- **Data shown**:

════════════════════

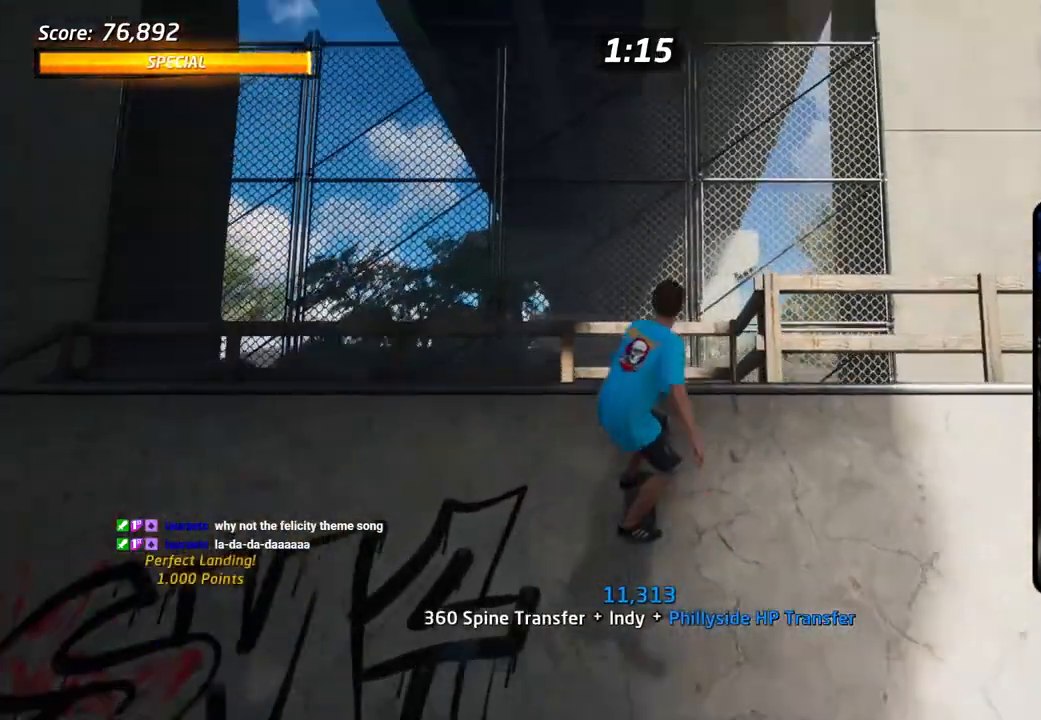
{"buttons": ["CIRCLE", "R1", "DPAD_DOWN", "DPAD_RIGHT"], "left_stick": "center", "right_stick": "center"}
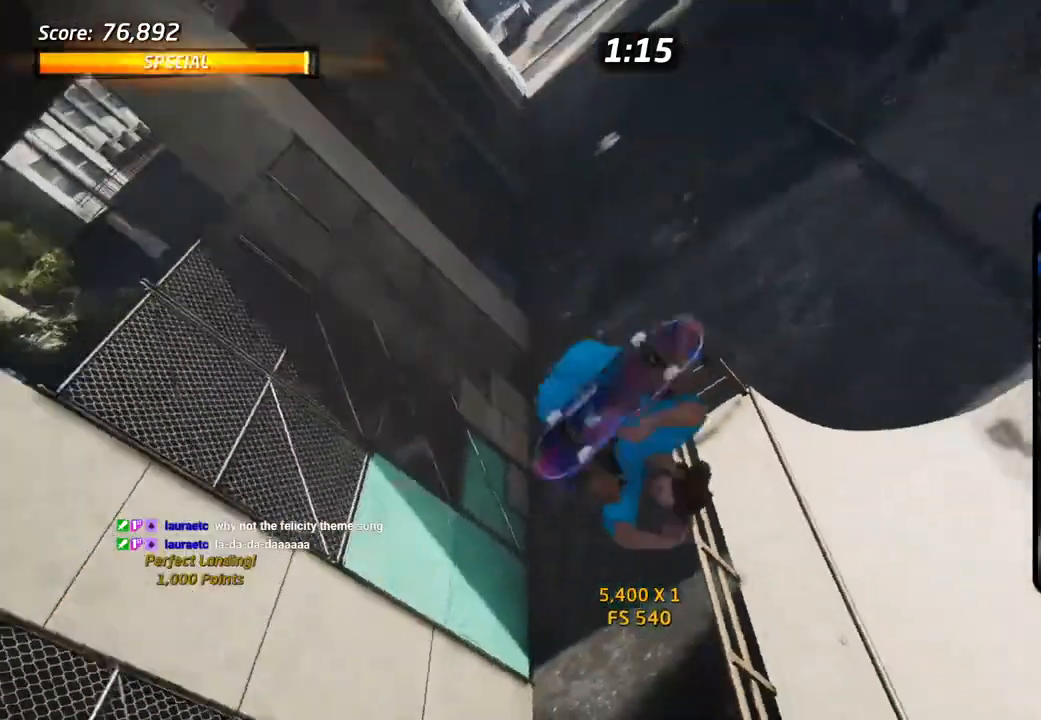
{"buttons": ["CIRCLE", "R1", "DPAD_RIGHT"], "left_stick": "center", "right_stick": "center"}
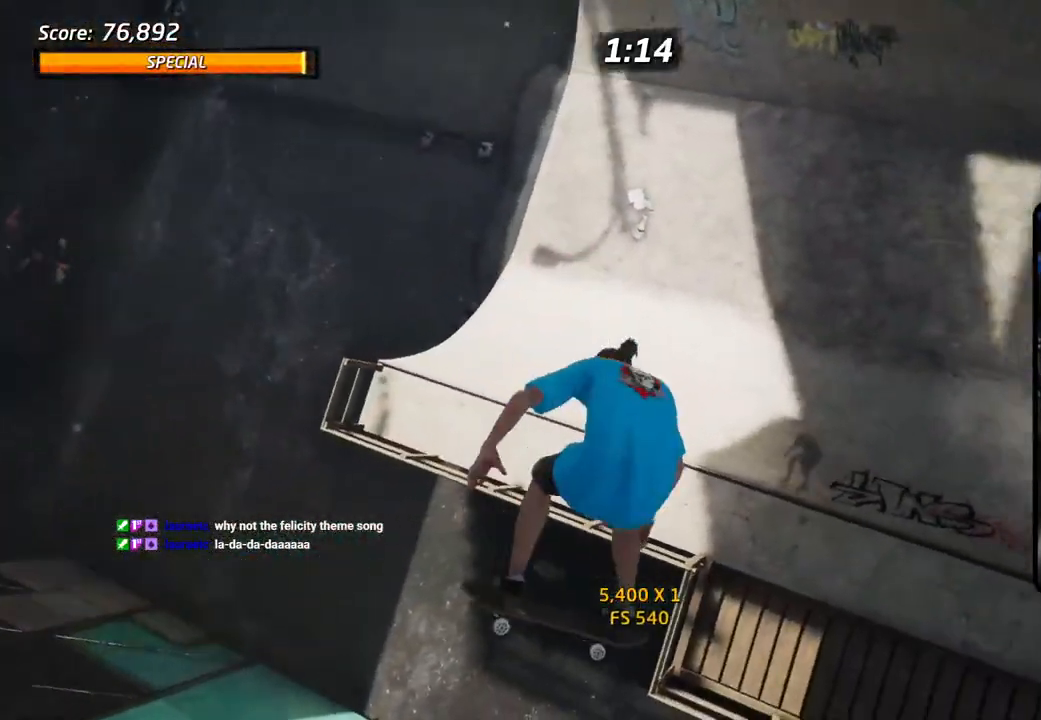
{"buttons": ["CIRCLE", "R1", "DPAD_RIGHT"], "left_stick": "center", "right_stick": "center", "events": []}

════════════════════

- **Your goal**: The reply should contain every line of the material exactly, and no images.

- **Answer area**:
{"buttons": ["CIRCLE", "R1", "DPAD_DOWN", "DPAD_RIGHT"], "left_stick": "center", "right_stick": "center"}
{"buttons": ["CIRCLE", "R1", "DPAD_RIGHT"], "left_stick": "center", "right_stick": "center"}
{"buttons": ["CIRCLE", "R1", "DPAD_RIGHT"], "left_stick": "center", "right_stick": "center", "events": []}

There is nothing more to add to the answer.